Kęstutis Ipolitas Stoškus is a Lithuanian architectural photographer and a museum curator.
Born in Dūdlaukis (Jurbarkas, Lithuania) on March 13, 1951, Stoškus graduated in economics from the University of Vilnius in 1973. He has worked as a photographer since 1985, and since 1994 has worked for the National Museum of Lithuania.[1]
Stoškus works with medium- and large-format cameras to create detailed black-and-white photographs of the unspoiled parts of the old town of central Vilnius. Cars, advertising, signs of tourism, and even the presence of pedestrians - all are minimized in order not to detract from the architecture, his main interest.

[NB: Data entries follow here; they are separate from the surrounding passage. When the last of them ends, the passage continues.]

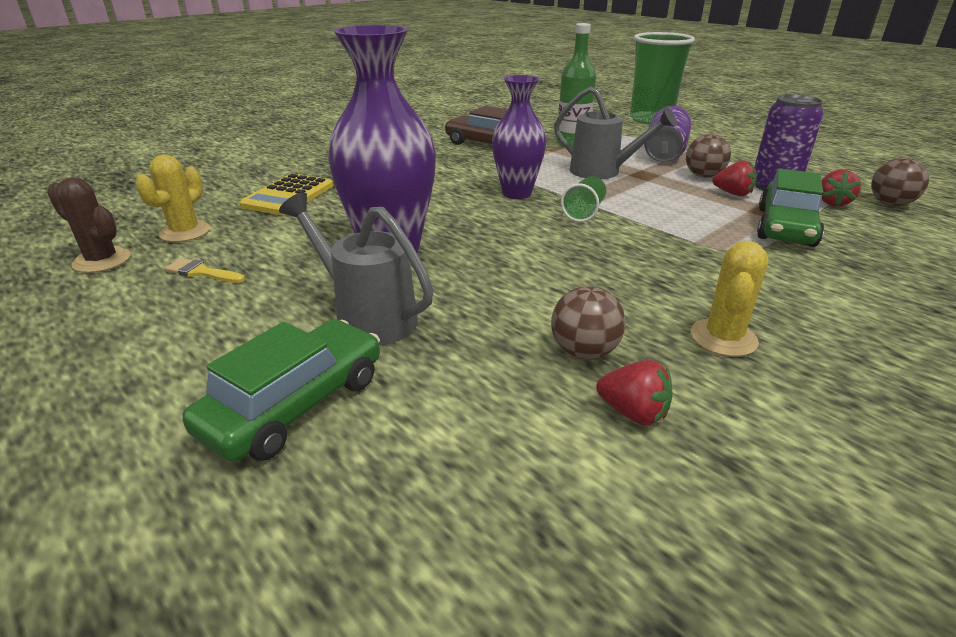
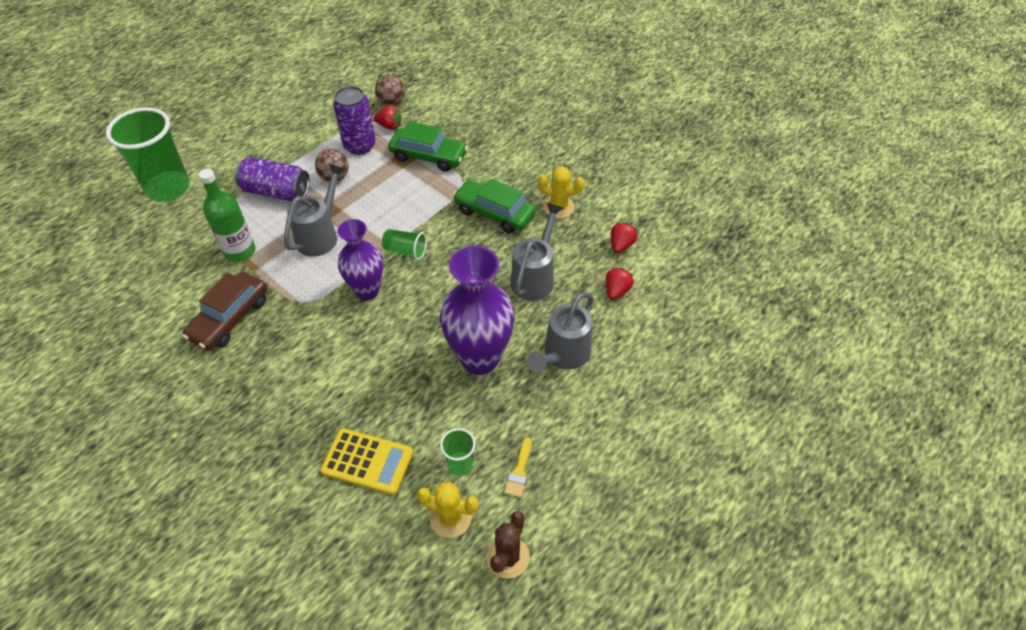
camera: 95 degrees left, 20 degrees up
green car [182,319,380,462] -> green car moved to [453,179,536,234]
brown ball [551,286,626,360] -> none
red strawberry [712,160,757,196] -> red strawberry moved to [606,267,634,300]
none -> green cup [440,428,476,476]
none -> grey watering can [510,203,563,301]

Following Barocke Sakralarchitektur in Wilna (also published in Polish), for which he contributed the photographs, the first book dedicated to Stoškus's work was Vilnius: Photographs of the Old Town, a collection of some thirty images with an introduction by Raminta Jurėnaitė, who describes Stoškus both within a strong tradition of photography of Vilnius and as akin to Eugène Atget and Bernd and Hilla Becher as a systematic creator of documentary architectural work who is yet not commissioned.
Stoškus has had solo exhibitions in Gdańsk (1996, 1998, 2005 - 06), Valence (1997), Marburg and Leipzig (2002), and Kiel (2003).[1]